— А хорошо, что мы по-прежнему друзья с иностранными рабочими и они не злобятся на нас за недавние безобразия, — сказал Динни.
— Петер Лалич и Тони не помнят зла, потому что понимают, в чем дело, — отозвался Том. — Но и среди иностранцев тоже немало олухов, как и среди нас.
— Вот чему иностранцы могут нас поучить, так это умению веселиться, — заметил Динни. — Мы что-то не умеем так развлекаться и радоваться от всей души по всякому поводу. Не можем дать себе волю и чувствовать себя так легко и беззаботно, как они нынче.
— Да, хотела бы я, чтоб мы умели так радоваться жизни и чувствовать себя такими счастливыми, — вздохнула Салли.
— А разве мы не счастливы? — спросил Том.
— Я, например, счастлива, — тихо сказала Эйли.
— Мы этого не показываем, — настаивала Салли. — Мы сидели сегодня с натянутыми улыбочками и старались казаться общительными, но чувствовали себя очень скованно и не были такими оживленными и естественными, как они. А мне бы хотелось пить не стесняясь, целоваться с кем-нибудь и плясать, как миссис Маттина.
— Так почему же ты этого не делала, мамочка? — рассмеялся Том.
— Не знаю. Наверно, боялась, что у меня будет глупый вид, — призналась Салли.
— Ну, разве я не то же самое говорю? — обрадовался Динни. — Много бы я дал, чтобы делать, что хочется, а раздумывать потом.
— Непосредственность — вещь хорошая, — сказала Эйли таким тоном, будто это был слишком серьезный предмет для шуток, — но она может принести немало вреда. Я предпочитаю сперва думать, а потом действовать.
Впереди засверкали огоньки Калгурли и Боулдера. Том и Эйли ахнули от восхищения, а за ними и Салли с Динни — так красиво и удивительно было открывшееся им зрелище: вся равнина казалась усыпанной мириадами мерцающих золотых звезд, а вдали в туманной дымке простиралась на сотни миль вглубь серая полоса девственных зарослей.

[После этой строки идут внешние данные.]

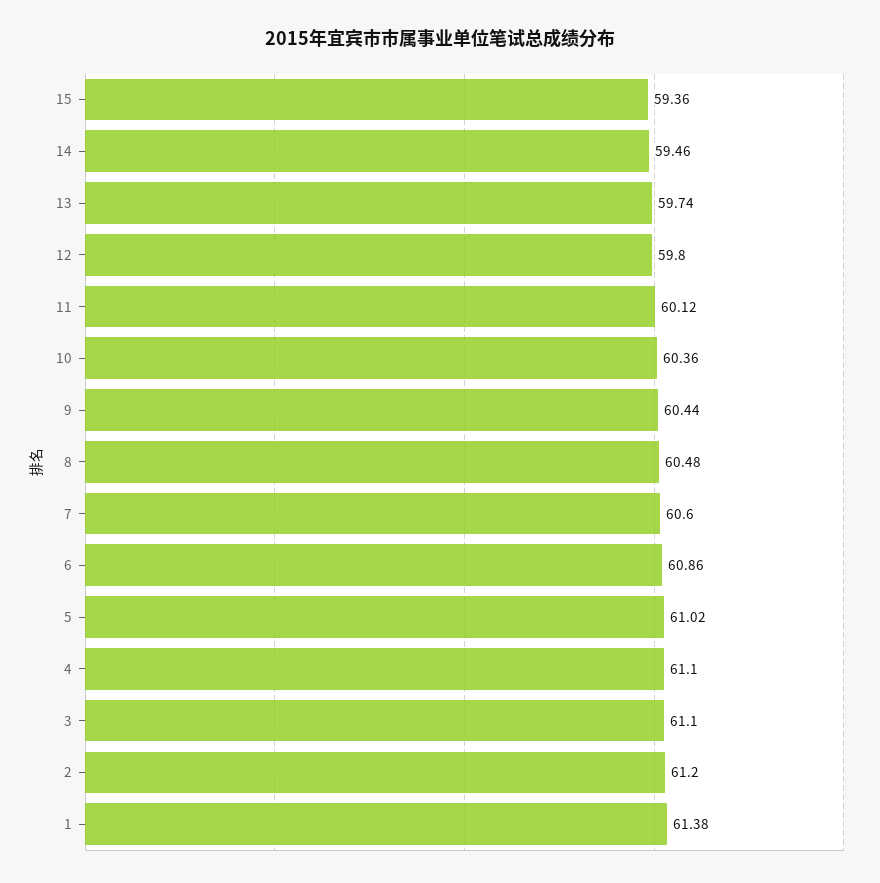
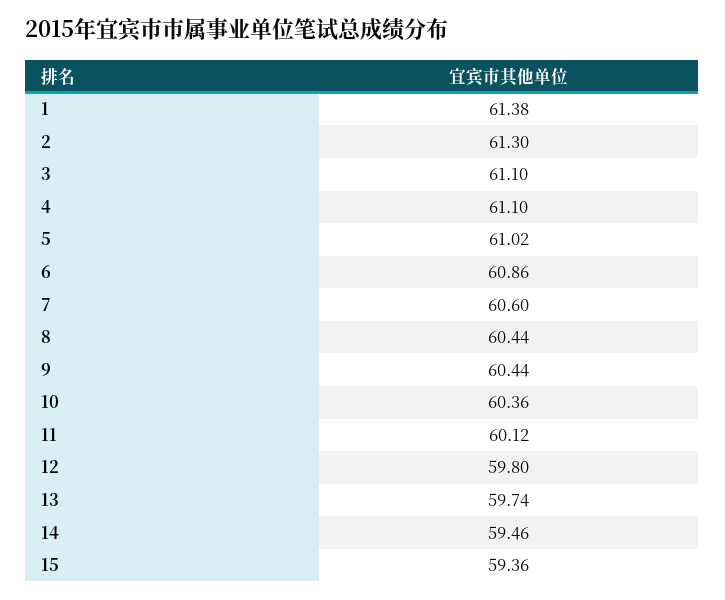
  {
    "15": 59.36,
    "14": 59.46,
    "13": 59.74,
    "12": 59.8,
    "11": 60.12,
    "10": 60.36,
    "9": 60.44,
-   "8": 60.48,
+   "8": 60.44,
    "7": 60.6,
    "6": 60.86,
    "5": 61.02,
    "4": 61.1,
    "3": 61.1,
-   "2": 61.2,
+   "2": 61.3,
    "1": 61.38
  }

Сумятица международных событий эхом отдавалась и здесь, в этих удаленных городках западных приисков. Каждый рабочий читал ежедневную газету «Калгурлийский горняк» и, хотя центры международных политических бурь находились далеко, чувствовал, что от клубка заокеанских интриг, завязавшихся в борьбе за экономическую гегемонию, тянется сюда, на прииски, золотая нить. Пусть он всего лишь труженик, добывающий золото, но ведь оно играет такую большую роль в судьбах народов. Это сознание заставляло его внимательнее следить за всем, что происходит в других странах, и задумываться о том, какое влияние эти события могут иметь на его собственную жизнь.
Всякое колебание и изменение международного барометра глубоко волновало людей вроде Тома Гауга, Теда Ли и Барнея Райордэна, так как оно указывало, какая погода — ясная или бурная — наступает для трудящихся всего мира. На рудниках во время обеденного перерыва, в кабачках и на уличных перекрестках они старались заводить разговор на международные темы, разъяснять значение происходящих событий и их влияние на местные дела.
Японские требования, предъявленные Китаю; угроза, которую представляют собой для Австралии острова, захваченные Японией на Тихом океане; создание республики в Германии; грызня держав-победительниц за столом мирной конференции; этот фарс, именуемый Лигой наций, в которую не входят Соединенные Штаты Америки и Советская Россия, — все это было постоянной темой разговоров. Забастовки и разгул расовой дискриминации в Америке, подавление всеобщей забастовки в Англии и стачки, вспыхивавшие по всей Австралии, вызывали жаркие споры.
Все понимали, что безработица и дороговизна жизни ставят перед трудящимися не только Золотой Мили, но и всего мира чрезвычайно важные проблемы и нужно быть готовым к борьбе.
Обстановка для переустройства жизни общества на принципах справедливости и гуманности, обещанного союзными державами своим народам по окончании войны, создавалась весьма мрачная. Разве лишь кое-кто из предпринимателей или профсоюзных деятелей верил, что эти обещания будут хоть в какой-то мере выполнены.
— Нужно быть таким оптимистом, как миссис Салли, чтобы думать, что из этих обещаний может выйти что-то путное, — заметил Динни. — Она все вспоминает слова одного члена английского парламента, который заявил, что «война уничтожит различие между классами и для Великобритании наступит новая эра».